As part of our Wrigley Field at 100 coverage, we asked readers to share their stories. Here are some. You'll find more at chicgotribune.com/wrigley.
My top moment was in the magical season of 1989.
It was late July and the Cubs were battling the San Francisco Giants in the 11th inning of a 3-all tie game. After a lead-off single, manager Don Zimmer choose not to bunt and the batter grounded into a double play. Sitting in a wall seat, I leaned over and yelled a Zim: "Why didn't you have him bunt the ball?"
Zim, who got away with some crazy moves that season (running with bases loaded on 3-2 counts and only one out), yelled back at me, "What do you know about baseball. Sit your butt back down."
The next hitter, Curtis Wilkerson, lined a single to left, bringing up reliever Les Lancaster. I leaned over again and said, "You dummy, if you had bunted we would have won the game."
Zim went wild screaming expletives that are not fit for a family newspaper. His eyes popping out. Lo and behold Lancaster lined a double down the left field line scoring Wilkerson and as the players and Zimmer ran out on the field in joy, Zim looked at me and gave me the one arm salute.
Bruce Bertucci, Highland Park
When I was 10 years old, three friends and I attended the first game Jackie Robinson played at Wrigley Field.
We arrived early in the morning and bought 65-cent tickets in the first row of the grandstands right above first base. By the start of the game, it was standing-room only and two couples offered us $5 each for our seats.
That was the most money we had ever seen so we accepted their offer, and it was the fastest and biggest return on our investment I have ever seen.
Stuart H. Glicken, Chicago
On Sept. 14, 1996, after losing to Phillies, I asked wife to marry me while leaning against the Cubs dugout in front row. She said, "Yes.".
Mike Thomas, Rockford
I have been going to Wrigley since 1957, but the best game I ever saw there was in the worst season they ever had.
On Sept. 25, 1966, Sandy Koufax was pitching for the Dodgers and gave up two in the first on a walk to Don Kessinger, a triple by Glenn Beckert and an error. Ken Holtzman was pitching for the Cubs and had a no-hitter going into the 9th. Holtzman got into trouble right away and gave up a run on a hit by Maury Wills. I remember Leo Durocher going to the mound and you could see it was a one-way conversation. Everybody looked at the bullpen where nobody was warming up and Holtzman finished the game a 2-1 winner.
It was the last regular season loss by Koufax who unexpectedly retired after the World Series where the Dodgers were swept 4-0 by the Orioles.
Jim Kratky, Darien
About 1949, my friend and I were at a Cubs game. He had heard that if you pick up seat cushions after the game, you will get a free admission to a future game. We ran around and picked up cushions and took them to a spot on the ground level near the left field gate on Waveland. The man wrote our names on a brown paper bag and told us to go to the left field gate at a future game and give our names for free admission..

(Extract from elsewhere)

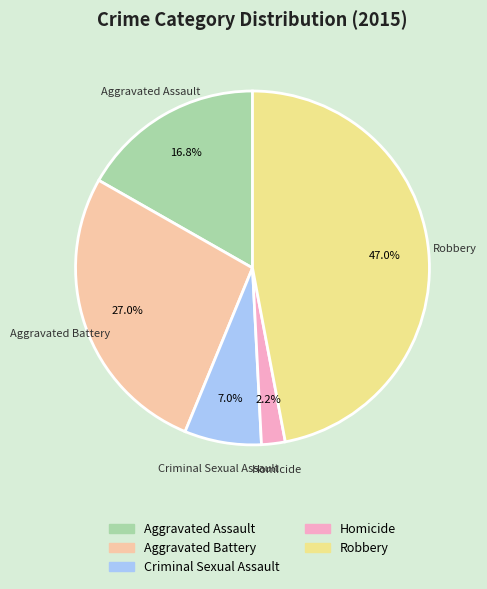

Between Robbery and Aggravated Assault, which is larger?

Robbery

When we tried later that summer, the man at the left field gate said he didn't have our names and didn't know what we were talking about!!!!
A great life lesson and a big part of growing up in Chicago!
Bill March, Villa Park. Calif.
I have been a life-long Cubs fan, since the start of Ernie Banks career. All throughout the '60s (without free agency) we grew up with the Cubs teams, each year getting better. They added Billy, Ron, Kessinger, Beckert, Hundley, Fergie, Holtzman, etc.
It all led up to opening day 1969, my favorite game. Even though I was 8 1/2 months pregnant, I was there. Ernie hit two home runs. Then the Phillies' Don Money tied it up with a homer. Then came that wonderful home run by Willie Smith in the 11th to win the game. I remember the Tribune headline saying something about "Banks and Money."
My daughter Heidi was born two weeks late on May 7 weighing 9 pounds., 3 ounces. The whole season was so wonderful, then came the black cat in Mets Stadium. The '69 Cubs are still my favorite team and my biggest disappointment as a Cubs fan. But I never give up hope.